Figure 1 Arrow points toward the deformity of superior mesenteric vein by tumor. Figure 2 Arrow points toward the deformity of portal vein and abutment of tumor on the common hepatic artery. Operative techniques for head of pancreas cancer include the standard pancreaticoduodenectomy (Whipple procedure) and pylorus-preserving pancreaticoduodenectomy. Extended retroperitoneal lymphadenectomy and superior mesenteric vein and/or portal vein resection have recently been evaluated for maximal surgical clearance of disease. The type of pancreatic anastomosis has also
Inhibitors,research,lifescience,medical been examined, including pancreaticojejunostomy versus KPT-330 solubility dmso pancreaticogastrostomy. Several institutions have reported their results for laparoscopic pancreatic resection with comparable results to open resection. Various post operative strategies have been evaluated for reduction of post-operative complication rates, including the use of octreotide (somatostatin
analogue) , pancreatic enzyme replacement therapy, erythromycin Inhibitors,research,lifescience,medical and nutritional support. The purpose of this article is to review the preoperative, operative, and post operative management strategies in the treatment of pancreatic cancer. Determination Inhibitors,research,lifescience,medical of resectability Paramount to the decision for performing pancreatic-oduodenectomy is the accurate identification of patients who have resectable disease. Various imaging modalities are available to accurately stage a patient with pancreatic cancer, including CT, PET/CT, ERCP, endoscopic ultrasound, mesenteric angiography, and MRCP. CT scan has been the main imaging modality for determination of resectability.
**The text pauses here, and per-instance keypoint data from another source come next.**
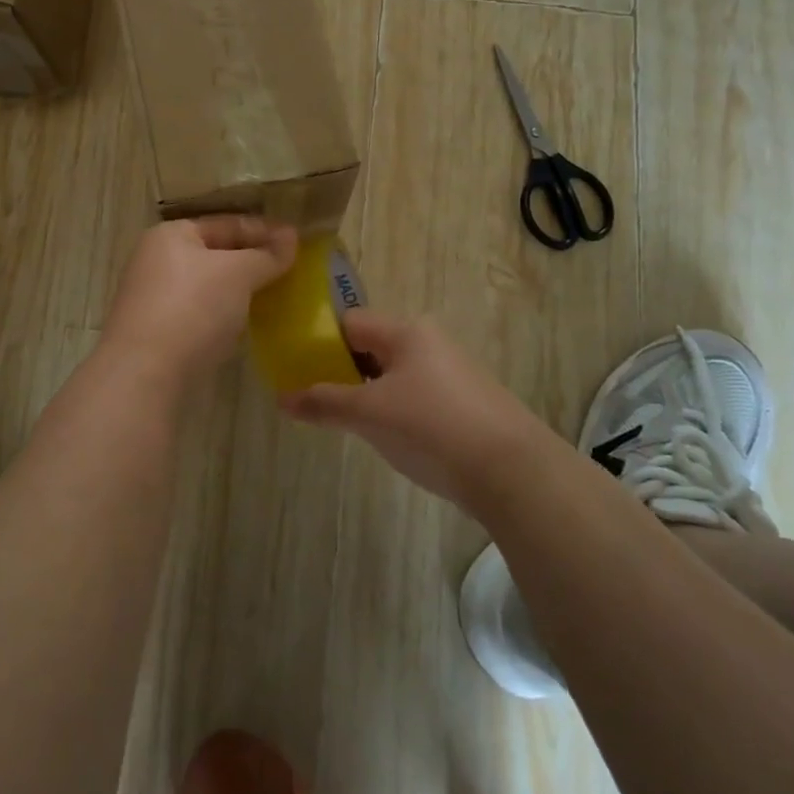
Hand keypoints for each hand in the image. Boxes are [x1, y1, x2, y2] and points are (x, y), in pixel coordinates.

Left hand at [103, 217, 297, 382]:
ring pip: (209, 286)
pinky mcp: (159, 333)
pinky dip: (225, 316)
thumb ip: (266, 254)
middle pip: (216, 254)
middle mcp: (157, 261)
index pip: (226, 223)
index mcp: (170, 235)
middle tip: (291, 270)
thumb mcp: (238, 273)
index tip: (298, 242)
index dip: (263, 230)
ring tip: (276, 297)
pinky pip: (202, 314)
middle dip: (253, 261)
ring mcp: (155, 299)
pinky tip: (247, 326)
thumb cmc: (193, 308)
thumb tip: (291, 237)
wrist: (145, 374)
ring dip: (240, 291)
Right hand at [280, 310, 548, 512]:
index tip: (296, 368)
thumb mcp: (369, 414)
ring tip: (347, 421)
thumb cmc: (431, 427)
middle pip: (372, 346)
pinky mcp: (465, 401)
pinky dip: (395, 407)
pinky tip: (389, 435)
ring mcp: (451, 371)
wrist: (512, 471)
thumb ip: (323, 402)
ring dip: (368, 392)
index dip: (319, 341)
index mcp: (406, 331)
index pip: (350, 322)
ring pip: (394, 372)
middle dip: (342, 370)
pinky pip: (416, 393)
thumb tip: (282, 398)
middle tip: (316, 399)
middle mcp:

With advances in medical imaging and improvement in the resolution capability, the role of diagnostic laparoscopy Inhibitors,research,lifescience,medical is now limited in the initial evaluation of resectability. In a recent study of 298 patients, Mayo et al reported 87% resection rate in this
cohort where CT was performed in 98% Inhibitors,research,lifescience,medical of the study patients, EUS in 32%, and laparoscopy in 29% (23). In the laparoscopy group, 27% had findings that precluded resection. In a recent review of their experience at Memorial Sloan-Kettering Cancer Center, White et al reported an yield of diagnostic laparoscopy of 14% overall, but only with 8% yield in patients with in-house pre-operative imaging versus 17% with external imaging (24). The same group proposed a judicious use of diagnostic laparoscopy with the combination of pre-operative CA19-9 as a stratification factor to consider laparoscopy in those with resectable 17-DMAG (Alvespimycin) HCl disease on imaging and elevated CA19-9 level (25). Preoperative Biliary Drainage Because of the predominant location of pancreatic cancer in the head of pancreas, obtructive jaundice is a common presenting symptom. Several cohort studies have been published regarding the detrimental effect of pre-operative biliary instrumentation/stenting on the post-operative course with higher infectious complications in the stented group (26)-(31). No difference in survival was observed.